Der Kreml erklärte den Angriff schnell für abgewehrt, doch einige in Russlands Gemeinschaft ultranationalistischer Militärblogger waren skeptischer. Sie stützten sich auf ihre eigenen Quellen und deuteten an, dass die Ukraine zunächst einige Fortschritte erzielt habe. Igor Girkin, vielleicht der bekannteste, sagte, die Aussagen des russischen Verteidigungsministeriums seien "nicht ganz wahr", dass "der Feind es geschafft habe, in unsere Position einzudringen" und vermuten, dass es wahrscheinlich sei, dass die Gegenoffensive endlich begonnen habe. Konkreter war War Gonzo, geleitet vom Kriegskorrespondenten Semyon Pegov. Der Blog deutete an, dass die Ukraine zwei Kilometer in die von Russland gehaltenen Stellungen vor Novodonetske, zwischen Welyka Novosilka und Vuhledar, eingedrungen sei. Kiews Streitkräfte nutzten westliche mechanisierte Fahrzeuge, um Reserven bereitzustellen, fügte er hinzu.
Einzelne Berichte sind mit Skepsis zu betrachten, aber in ihrer Gesamtheit ergeben sie ein Bild. Klar ist, dass es sich nicht um einen umfassenden Angriff handelt, aber auch, dass das Ausmaß der eingesetzten Kräfte nicht trivial ist. Hierbei handelt es sich nicht um Erkundungsangriffe, sondern höchstwahrscheinlich um Sondierungsangriffe auf der Suche nach lokalen russischen Schwachstellen. Wenn das russische Verteidigungsministerium Recht hat und die Ukraine mit zwei Brigaden angegriffen hat, entspricht das einer Streitmacht von mehreren tausend Soldaten. Interessanterweise wird in den durchgesickerten Pentagon-Papieren keine der vom Ministerium genannten angreifenden Einheiten, die 23. und 31. mechanisierte Einheit, zu den 12 vom Westen ausgerüsteten Einheiten gezählt.
Verglichen mit weiter westlich, südlich von Saporischschja, scheint der Nowodonetske-Teil der Südfront im Rücken weniger befestigt zu sein, obwohl das Gelände größtenteils aus offenen Feldern besteht, unterbrochen von Baumreihen, in denen Truppen eingegraben werden. Ein sehr erfolgreicher Angriff könnte sein Weg zur Durchtrennung der Krim-Landbrücke in der Nähe von Mariupol, auch wenn dies im Moment noch in weiter Ferne liegt. Es gibt auch Hinweise darauf, dass die Ukraine an anderer Stelle an der 1.000-km-Front Angriffe verübt hat. Der Chef der Wagner-Söldnertruppen, Jewgeni Prigoschin, beklagte, dass russische Truppen aus einem Teil von Berchiwka, einem Dorf nördlich des kürzlich eingenommenen Bachmut an der Ostfront, geflohen seien, was darauf hindeutet, dass Erkundungsangriffe möglicherweise nicht nur im Süden stattfinden.
Es ist auch möglich, dass die Ukraine nicht einmal weiß, wo sie ihre wichtigsten Gegenangriffskräfte platzieren will, bis eine Schwachstelle gefunden wird.
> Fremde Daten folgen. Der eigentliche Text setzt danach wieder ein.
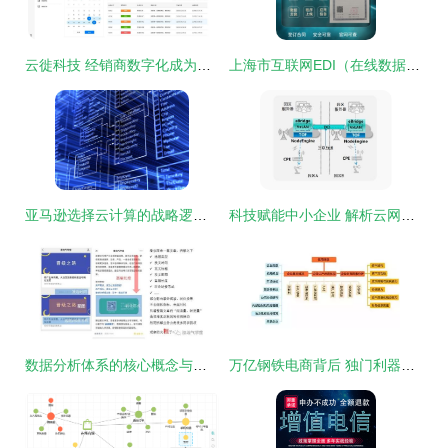
云徙科技 经销商数字化成为品牌商提升内控与协作效率的核心引擎
上海市互联网EDI（在线数据处理与交易处理业务）材料撰写指南
亚马逊选择云计算的战略逻辑 在线数据处理与交易处理业务的深度耦合
科技赋能中小企业 解析云网业一体化基站在数字化转型中的应用图景
数据分析体系的核心概念与搭建路径 以在线数据处理与交易处理业务为例
万亿钢铁电商背后 独门利器是怎样练成的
Ziel der ersten Angriffe wäre es, einen Durchbruch zu erzielen, den eine nachfolgend in Reserve gehaltene Truppe ausnutzen kann, um dann die Verteidiger einzukesseln. Dabei handelt es sich um einen Manöverkrieg, der eher an den Zweiten Weltkrieg erinnert als an die erbitterten Graben- und Gebäudekämpfe, die den Feldzug bisher dominiert haben. Doch die Verteidigung ist immer einfacher und die ukrainischen Angreifer benötigen eine Überlegenheit von drei zu eins oder mehr auf dem Schlachtfeld, um Erfolg zu haben. Es ist offensichtlich, wie viel für die Ukraine politisch und emotional auf dem Spiel steht. Aber in Kiew geht die Angst noch tiefer. "Ich weiß, dass viele Menschen, die ich kenne, sterben werden, wenn die Gegenoffensive beginnt", sagte ein Politiker am Sonntag. So notwendig die Ukraine diesen Moment auch hält, so viel ist ungewiss.